- [Task prompt] Every line below from the one containing "- Philipp A. (@flying-sheep)" through the one containing "concerns or suggestions." must be transcribed exactly. Omit all lines outside that stretch.
Segment Start: Data provided
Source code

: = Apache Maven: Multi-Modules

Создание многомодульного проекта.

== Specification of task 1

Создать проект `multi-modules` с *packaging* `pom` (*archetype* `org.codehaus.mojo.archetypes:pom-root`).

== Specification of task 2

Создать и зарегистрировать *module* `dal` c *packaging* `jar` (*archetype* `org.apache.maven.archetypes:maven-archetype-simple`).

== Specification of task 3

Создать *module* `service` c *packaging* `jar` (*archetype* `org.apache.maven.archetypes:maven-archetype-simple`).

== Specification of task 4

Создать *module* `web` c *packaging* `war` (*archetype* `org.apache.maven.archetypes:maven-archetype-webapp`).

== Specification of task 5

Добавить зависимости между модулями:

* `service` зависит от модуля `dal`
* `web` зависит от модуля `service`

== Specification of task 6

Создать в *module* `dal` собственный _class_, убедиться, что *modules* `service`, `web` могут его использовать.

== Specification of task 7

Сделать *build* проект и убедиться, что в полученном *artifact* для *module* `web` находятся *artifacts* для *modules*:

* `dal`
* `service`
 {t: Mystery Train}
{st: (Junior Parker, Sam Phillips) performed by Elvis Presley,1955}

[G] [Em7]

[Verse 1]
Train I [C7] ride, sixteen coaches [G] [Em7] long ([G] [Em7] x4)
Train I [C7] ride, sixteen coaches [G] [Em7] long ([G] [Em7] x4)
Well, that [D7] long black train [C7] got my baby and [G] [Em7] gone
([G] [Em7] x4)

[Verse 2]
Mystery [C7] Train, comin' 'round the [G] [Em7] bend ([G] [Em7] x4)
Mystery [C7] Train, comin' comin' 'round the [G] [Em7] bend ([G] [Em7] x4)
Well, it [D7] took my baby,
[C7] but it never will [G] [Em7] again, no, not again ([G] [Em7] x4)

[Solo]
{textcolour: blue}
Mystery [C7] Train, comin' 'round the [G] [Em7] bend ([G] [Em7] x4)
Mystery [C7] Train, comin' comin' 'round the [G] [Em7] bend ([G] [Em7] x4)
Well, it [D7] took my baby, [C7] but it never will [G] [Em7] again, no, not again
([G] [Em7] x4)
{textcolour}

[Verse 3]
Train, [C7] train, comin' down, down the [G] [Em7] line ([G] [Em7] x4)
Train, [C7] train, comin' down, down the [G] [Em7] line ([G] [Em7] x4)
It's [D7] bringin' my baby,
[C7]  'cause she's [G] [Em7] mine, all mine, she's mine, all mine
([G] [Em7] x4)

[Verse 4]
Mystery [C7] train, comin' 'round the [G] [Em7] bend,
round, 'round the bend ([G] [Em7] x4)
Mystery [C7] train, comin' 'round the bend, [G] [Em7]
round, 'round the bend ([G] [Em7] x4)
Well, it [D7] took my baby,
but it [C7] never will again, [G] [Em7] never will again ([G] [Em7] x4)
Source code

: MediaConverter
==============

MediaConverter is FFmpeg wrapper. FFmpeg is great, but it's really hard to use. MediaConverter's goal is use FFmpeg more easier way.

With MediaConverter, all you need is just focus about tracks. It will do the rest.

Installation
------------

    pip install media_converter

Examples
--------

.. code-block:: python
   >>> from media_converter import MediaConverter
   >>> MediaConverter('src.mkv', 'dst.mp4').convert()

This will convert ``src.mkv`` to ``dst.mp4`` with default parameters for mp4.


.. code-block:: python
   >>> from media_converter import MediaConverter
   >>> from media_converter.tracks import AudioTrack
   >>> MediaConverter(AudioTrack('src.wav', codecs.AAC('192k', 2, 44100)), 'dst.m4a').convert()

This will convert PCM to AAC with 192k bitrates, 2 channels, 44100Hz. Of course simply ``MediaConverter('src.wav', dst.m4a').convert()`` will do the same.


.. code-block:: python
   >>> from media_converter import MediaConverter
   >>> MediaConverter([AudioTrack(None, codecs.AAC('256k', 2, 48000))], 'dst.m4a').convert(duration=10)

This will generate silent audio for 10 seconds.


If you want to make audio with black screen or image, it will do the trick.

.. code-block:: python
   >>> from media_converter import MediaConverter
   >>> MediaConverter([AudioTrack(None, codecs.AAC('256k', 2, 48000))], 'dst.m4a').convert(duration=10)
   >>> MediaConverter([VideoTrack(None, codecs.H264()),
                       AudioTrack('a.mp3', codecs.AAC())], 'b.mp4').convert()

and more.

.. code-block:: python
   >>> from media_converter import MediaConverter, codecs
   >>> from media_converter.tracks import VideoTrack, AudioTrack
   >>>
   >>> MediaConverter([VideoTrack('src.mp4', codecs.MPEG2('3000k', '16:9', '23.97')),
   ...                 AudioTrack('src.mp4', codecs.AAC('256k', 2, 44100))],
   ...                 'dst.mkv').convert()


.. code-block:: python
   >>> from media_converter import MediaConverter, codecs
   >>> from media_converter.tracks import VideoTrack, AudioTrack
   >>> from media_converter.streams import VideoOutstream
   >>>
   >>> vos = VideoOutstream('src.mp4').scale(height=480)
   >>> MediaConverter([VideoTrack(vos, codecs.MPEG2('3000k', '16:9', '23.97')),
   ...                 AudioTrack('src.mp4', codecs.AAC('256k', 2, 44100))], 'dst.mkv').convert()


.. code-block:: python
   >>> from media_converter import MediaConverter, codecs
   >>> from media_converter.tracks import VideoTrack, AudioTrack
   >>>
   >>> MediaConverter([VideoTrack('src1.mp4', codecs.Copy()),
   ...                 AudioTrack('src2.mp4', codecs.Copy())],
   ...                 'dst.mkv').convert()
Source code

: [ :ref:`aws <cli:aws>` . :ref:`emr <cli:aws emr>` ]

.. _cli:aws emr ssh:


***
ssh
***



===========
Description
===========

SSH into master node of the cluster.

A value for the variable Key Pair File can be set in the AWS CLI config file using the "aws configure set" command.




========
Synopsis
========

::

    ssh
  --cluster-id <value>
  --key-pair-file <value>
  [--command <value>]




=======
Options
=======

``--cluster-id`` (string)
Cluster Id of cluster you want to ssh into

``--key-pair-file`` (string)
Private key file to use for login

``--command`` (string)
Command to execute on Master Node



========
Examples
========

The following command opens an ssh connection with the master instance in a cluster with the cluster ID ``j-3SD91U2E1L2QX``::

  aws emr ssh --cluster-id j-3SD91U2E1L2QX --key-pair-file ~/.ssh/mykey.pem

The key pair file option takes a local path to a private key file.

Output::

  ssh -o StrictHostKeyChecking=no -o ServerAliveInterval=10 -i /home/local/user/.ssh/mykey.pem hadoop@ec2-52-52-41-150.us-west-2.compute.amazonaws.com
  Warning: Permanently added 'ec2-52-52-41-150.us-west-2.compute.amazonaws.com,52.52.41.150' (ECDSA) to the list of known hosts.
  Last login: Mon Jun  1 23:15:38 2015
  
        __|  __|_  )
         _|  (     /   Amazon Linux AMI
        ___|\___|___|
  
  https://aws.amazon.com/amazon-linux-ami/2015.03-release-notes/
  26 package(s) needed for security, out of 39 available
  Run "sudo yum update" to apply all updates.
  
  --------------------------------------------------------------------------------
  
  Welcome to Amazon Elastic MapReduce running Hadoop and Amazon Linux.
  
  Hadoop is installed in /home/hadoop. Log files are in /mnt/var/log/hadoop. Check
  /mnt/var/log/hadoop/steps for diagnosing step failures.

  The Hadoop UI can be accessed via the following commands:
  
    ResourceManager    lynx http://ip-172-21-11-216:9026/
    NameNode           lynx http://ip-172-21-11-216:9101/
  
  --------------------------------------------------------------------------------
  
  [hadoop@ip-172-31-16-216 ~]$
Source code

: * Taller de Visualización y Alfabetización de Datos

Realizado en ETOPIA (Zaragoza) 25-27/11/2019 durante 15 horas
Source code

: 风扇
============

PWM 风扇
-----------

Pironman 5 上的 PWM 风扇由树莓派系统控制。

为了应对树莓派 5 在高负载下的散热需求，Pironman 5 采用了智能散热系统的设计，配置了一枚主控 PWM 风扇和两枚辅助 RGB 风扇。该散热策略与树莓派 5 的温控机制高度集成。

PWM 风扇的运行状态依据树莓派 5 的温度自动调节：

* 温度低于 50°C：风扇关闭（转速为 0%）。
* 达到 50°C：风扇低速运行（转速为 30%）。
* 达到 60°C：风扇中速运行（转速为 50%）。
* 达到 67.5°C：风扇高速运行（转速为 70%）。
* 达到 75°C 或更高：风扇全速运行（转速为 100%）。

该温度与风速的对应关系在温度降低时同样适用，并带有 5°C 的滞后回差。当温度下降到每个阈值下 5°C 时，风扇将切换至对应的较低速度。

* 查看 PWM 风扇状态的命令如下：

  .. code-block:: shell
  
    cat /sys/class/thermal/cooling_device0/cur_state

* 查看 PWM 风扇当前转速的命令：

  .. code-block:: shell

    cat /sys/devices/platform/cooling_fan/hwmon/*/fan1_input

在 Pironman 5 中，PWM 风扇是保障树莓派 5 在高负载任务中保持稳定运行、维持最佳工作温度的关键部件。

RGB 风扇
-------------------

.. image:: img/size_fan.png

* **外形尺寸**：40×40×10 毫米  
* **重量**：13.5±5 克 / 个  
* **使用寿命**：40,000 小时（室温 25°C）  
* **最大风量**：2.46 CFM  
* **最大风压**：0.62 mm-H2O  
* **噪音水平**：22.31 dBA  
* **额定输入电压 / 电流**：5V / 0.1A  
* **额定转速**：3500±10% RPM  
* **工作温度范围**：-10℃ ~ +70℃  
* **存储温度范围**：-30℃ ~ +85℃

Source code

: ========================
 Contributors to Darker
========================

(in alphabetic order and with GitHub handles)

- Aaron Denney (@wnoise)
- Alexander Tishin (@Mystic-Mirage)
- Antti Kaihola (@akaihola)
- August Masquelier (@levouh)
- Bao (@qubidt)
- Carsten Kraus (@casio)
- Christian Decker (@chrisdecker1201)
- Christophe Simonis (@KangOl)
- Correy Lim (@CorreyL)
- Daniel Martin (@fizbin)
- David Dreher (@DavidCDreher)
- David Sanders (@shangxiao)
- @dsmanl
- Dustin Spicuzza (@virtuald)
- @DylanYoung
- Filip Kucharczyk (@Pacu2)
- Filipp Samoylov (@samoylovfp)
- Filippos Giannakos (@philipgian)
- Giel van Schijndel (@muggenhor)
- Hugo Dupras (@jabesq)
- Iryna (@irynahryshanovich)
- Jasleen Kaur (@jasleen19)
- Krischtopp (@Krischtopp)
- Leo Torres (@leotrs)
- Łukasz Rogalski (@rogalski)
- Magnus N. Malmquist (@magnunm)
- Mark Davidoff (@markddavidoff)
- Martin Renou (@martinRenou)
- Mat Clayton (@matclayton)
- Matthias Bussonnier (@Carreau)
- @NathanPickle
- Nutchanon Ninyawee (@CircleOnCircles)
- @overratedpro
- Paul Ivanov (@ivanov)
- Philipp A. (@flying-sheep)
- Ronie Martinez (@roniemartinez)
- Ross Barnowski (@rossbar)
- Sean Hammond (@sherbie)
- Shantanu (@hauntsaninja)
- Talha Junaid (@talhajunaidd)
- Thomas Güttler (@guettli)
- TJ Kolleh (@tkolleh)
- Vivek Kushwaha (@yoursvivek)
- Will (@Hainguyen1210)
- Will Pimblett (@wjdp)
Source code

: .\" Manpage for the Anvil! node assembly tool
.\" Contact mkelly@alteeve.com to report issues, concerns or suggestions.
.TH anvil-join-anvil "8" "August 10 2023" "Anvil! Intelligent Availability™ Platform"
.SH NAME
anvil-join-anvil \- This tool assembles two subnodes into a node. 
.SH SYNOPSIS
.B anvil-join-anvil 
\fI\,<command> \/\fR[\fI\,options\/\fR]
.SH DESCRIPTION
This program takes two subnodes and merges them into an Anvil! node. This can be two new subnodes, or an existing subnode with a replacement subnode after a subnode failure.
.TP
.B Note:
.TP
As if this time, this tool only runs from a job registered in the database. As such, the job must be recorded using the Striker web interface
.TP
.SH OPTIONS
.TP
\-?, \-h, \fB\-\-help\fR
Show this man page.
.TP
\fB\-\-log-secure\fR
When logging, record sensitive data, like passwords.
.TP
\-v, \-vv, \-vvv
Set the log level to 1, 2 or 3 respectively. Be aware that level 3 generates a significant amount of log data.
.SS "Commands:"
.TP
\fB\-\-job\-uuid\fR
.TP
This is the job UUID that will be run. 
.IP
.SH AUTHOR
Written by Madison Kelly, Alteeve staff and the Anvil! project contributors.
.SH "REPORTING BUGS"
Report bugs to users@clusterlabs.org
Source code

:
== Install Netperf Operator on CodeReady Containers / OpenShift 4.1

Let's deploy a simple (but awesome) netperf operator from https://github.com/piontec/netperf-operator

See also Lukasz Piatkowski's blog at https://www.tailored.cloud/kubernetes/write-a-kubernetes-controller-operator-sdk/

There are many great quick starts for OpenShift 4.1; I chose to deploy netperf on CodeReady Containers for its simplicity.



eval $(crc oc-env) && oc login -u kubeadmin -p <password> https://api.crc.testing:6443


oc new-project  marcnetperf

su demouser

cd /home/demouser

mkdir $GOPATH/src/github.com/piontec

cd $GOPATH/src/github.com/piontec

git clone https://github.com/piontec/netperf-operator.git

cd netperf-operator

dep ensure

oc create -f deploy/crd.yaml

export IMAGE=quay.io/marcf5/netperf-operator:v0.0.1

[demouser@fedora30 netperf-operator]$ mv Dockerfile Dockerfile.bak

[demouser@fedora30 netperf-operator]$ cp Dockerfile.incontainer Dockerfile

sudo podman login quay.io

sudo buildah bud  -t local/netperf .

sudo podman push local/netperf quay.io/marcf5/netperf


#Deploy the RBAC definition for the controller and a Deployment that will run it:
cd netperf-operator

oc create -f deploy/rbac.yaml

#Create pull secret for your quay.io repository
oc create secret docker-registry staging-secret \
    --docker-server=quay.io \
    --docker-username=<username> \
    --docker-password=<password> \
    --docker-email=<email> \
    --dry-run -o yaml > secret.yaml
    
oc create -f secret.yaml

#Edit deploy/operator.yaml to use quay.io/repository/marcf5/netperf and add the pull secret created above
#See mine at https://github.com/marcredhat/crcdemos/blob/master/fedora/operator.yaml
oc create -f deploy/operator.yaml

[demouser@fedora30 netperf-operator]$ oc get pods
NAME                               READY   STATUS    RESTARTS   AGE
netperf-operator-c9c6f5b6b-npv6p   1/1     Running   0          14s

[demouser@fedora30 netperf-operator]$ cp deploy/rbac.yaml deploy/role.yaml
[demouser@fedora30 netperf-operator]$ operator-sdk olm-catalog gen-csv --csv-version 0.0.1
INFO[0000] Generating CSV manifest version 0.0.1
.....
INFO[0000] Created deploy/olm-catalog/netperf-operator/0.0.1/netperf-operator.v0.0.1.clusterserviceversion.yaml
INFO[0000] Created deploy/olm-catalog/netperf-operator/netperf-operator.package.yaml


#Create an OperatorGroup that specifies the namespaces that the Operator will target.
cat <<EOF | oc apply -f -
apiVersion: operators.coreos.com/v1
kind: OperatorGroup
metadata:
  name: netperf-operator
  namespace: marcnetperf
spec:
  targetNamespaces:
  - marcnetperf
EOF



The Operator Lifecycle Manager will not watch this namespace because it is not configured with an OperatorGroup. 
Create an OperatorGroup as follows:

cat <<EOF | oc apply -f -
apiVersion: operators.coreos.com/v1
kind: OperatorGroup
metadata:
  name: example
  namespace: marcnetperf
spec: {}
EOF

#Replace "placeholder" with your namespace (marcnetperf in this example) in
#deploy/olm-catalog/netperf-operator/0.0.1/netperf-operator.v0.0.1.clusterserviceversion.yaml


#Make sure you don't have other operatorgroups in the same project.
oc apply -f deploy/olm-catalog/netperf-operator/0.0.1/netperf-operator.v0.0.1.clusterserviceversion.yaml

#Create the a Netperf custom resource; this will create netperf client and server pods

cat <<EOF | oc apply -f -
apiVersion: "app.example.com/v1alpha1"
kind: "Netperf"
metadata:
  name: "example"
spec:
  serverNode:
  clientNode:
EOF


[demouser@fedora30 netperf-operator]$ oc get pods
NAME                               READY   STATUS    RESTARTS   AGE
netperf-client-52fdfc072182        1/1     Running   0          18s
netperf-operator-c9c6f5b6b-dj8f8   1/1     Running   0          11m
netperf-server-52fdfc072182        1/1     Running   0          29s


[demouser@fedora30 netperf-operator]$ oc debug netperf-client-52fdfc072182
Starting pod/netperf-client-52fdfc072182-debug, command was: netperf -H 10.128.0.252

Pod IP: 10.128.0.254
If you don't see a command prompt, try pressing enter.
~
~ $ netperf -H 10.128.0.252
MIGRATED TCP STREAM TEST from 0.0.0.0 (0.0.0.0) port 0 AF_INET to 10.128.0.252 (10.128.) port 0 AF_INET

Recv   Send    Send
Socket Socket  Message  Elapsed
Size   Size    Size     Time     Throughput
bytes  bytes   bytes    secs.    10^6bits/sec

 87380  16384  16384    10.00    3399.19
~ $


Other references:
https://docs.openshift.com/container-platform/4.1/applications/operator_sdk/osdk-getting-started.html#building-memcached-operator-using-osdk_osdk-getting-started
Segment End: Data provided
- [Output]
- Philipp A. (@flying-sheep)
- Ronie Martinez (@roniemartinez)
- Ross Barnowski (@rossbar)
- Sean Hammond (@sherbie)
- Shantanu (@hauntsaninja)
- Talha Junaid (@talhajunaidd)
- Thomas Güttler (@guettli)
- TJ Kolleh (@tkolleh)
- Vivek Kushwaha (@yoursvivek)
- Will (@Hainguyen1210)
- Will Pimblett (@wjdp)
Source code

: .\" Manpage for the Anvil! node assembly tool
.\" Contact mkelly@alteeve.com to report issues, concerns or suggestions.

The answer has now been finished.